Building the Life of the Soil: Part 1— Soil Microbiology through Vermicomposting with Cristy Christie, owner of Black Diamond VermiCompost in Paso Robles and Tim LaSalle
The past 2 workshops have set the stage for understanding Regenerative Agriculture and its importance to our lives and our land.
By focusing on regenerative practices, we fundamentally focus on improving soil health through increased soil carbon and life in the soil. Industrial agriculture, be it on 100 sq ft or 100 square miles, has been depleting the soil of minerals, fertility and life for the last several decades. Regenerative agriculture, on the other hand, is about growing and feeding soil life.
Of the many tools available to use in soil building processes, this workshop will be centered around earthworms and the cultivation of the most important soil component - soil microbiology. We will discuss compost tea with a brewing system in the works. This is a rapid and efficient method of adding huge quantities of soil microbiology to an environment, as well as stimulating the existing communities.
A simple, low-tech, yet powerfully effective vermicomposting method will be demonstrated that is easily scalable. Using readily available resources, you can create a closed-loop system that invites diversity, is economical and easy to manage. You will learn the how and why, as well as what not to do when managing a worm environment, no matter the size. Join the underground movement!

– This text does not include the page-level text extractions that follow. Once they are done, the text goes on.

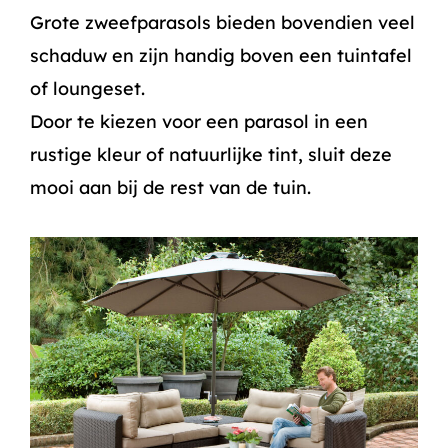
Grote zweefparasols bieden bovendien veel
schaduw en zijn handig boven een tuintafel
of loungeset.
Door te kiezen voor een parasol in een
rustige kleur of natuurlijke tint, sluit deze
mooi aan bij de rest van de tuin.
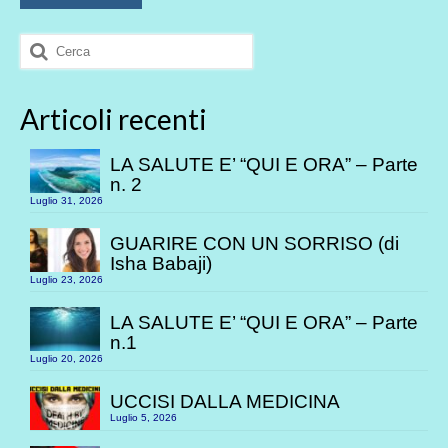
Cerca:
Articoli recenti
LA SALUTE E’ “QUI E ORA” – Parte
n. 2
Luglio 31, 2026
GUARIRE CON UN SORRISO (di
Isha Babaji)
Luglio 23, 2026
LA SALUTE E’ “QUI E ORA” – Parte
n.1
Luglio 20, 2026
UCCISI DALLA MEDICINA
Luglio 5, 2026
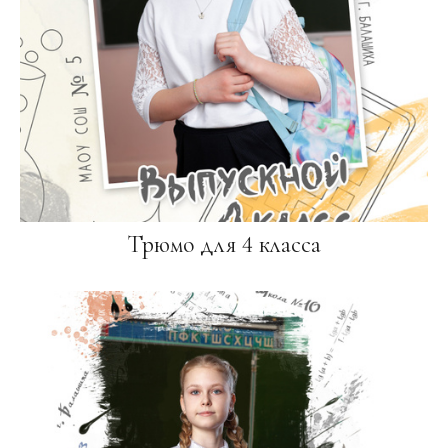
Трюмо для 4 класса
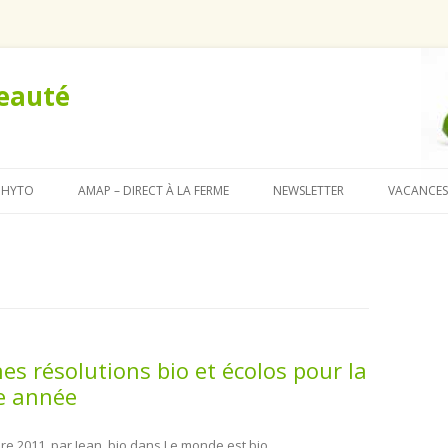
Beauté
Aller au contenu principal
PHYTO
AMAP – DIRECT À LA FERME
NEWSLETTER
VACANCES
es résolutions bio et écolos pour la
e année
re 2011, par
Jean_bio
dans
Le monde est bio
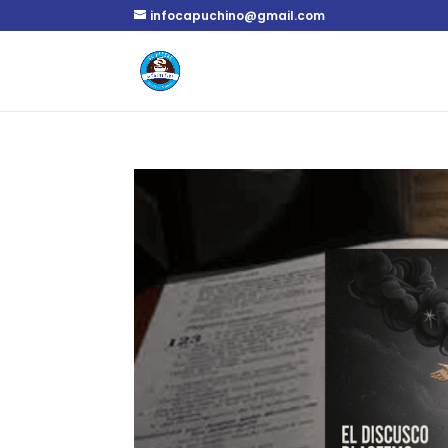
infocapuchino@gmail.com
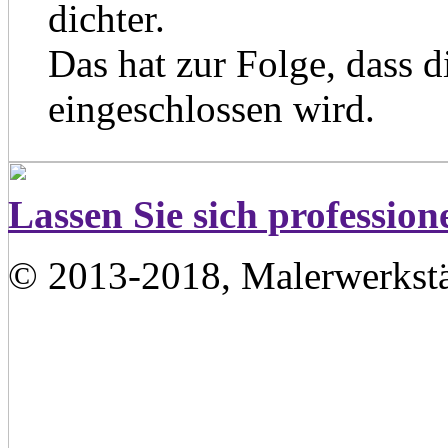
dichter.
Das hat zur Folge, dass d
eingeschlossen wird.
Lassen Sie sich profession
© 2013-2018, Malerwerkstä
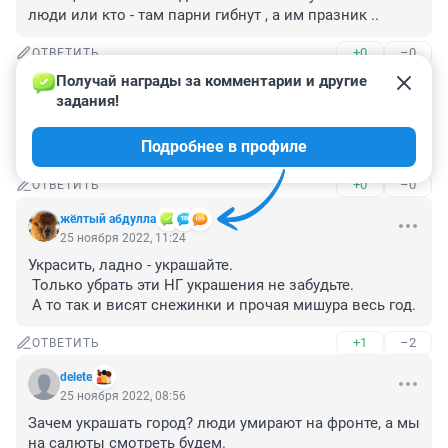
люди или кто - там парни гибнут , а им празник ..
+0
–0
ОТВЕТИТЬ
Получай награды за комментарии и другие 
Гость
25 ноября 2022, 14:32
задания!
Не надо устраивать пир во время чумы. Людям не до 
Подробнее в профиле
праздников-лишь бы выжить в этой тяжелой жизни.
+0
–0
ОТВЕТИТЬ
жёлтый абдулла
25 ноября 2022, 11:24
Украсить, ладно - украшайте.

 Только убрать эти НГ украшения не забудьте.

 А то так и висят снежинки и прочая мишура весь год.
+1
–2
ОТВЕТИТЬ
delete
25 ноября 2022, 08:56
Зачем украшать город? люди умирают на фронте, а мы 
на салюты смотреть будем.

Building the Life of the Soil: Part 2—Building regenerated soils that are self-fertilizing through improved soil microbiology with Tim LaSalle
The history of agricultural practices that has tilled and fertilized continued to degrade the life of the soil. At our current rate of degradation FAO makes a case that we have only 55 years of topsoil left. Regenerative agriculture takes on the challenge of restoring a healthy biome (biological complexity) at a rapid pace reducing, if not eliminating, the need for most costly inputs. With the help of a fungal dominant soil inoculant, soil health, crop yield, water percolation and retention, nutrient cycling, reduced rates of carbon respiration can regenerate soils immediately and reverse this long destructive history of our past management practices.
This workshop will demonstrate how to make the complex soil biome inoculant in your own backyard with your own resources for your garden or large-scale farming operation. This Johnson-Su methodology is created in an aerobic maturing process in a simple self-constructed bioreactor (a name utilized to represent a structure that permits the development of fungal dominant communities of microbes). When all of these natural microbes are available to the root when it emerges from the seed an immediate co-relationship is developed with the plant that will show immediate results in plant performance and in well managed soils it continues year after year. Regenerative agriculture is not only the new paradigm for building healthy soils and is being embraced by many large food companies and consumers, it rebuilds ecosystems creating a more resilient future.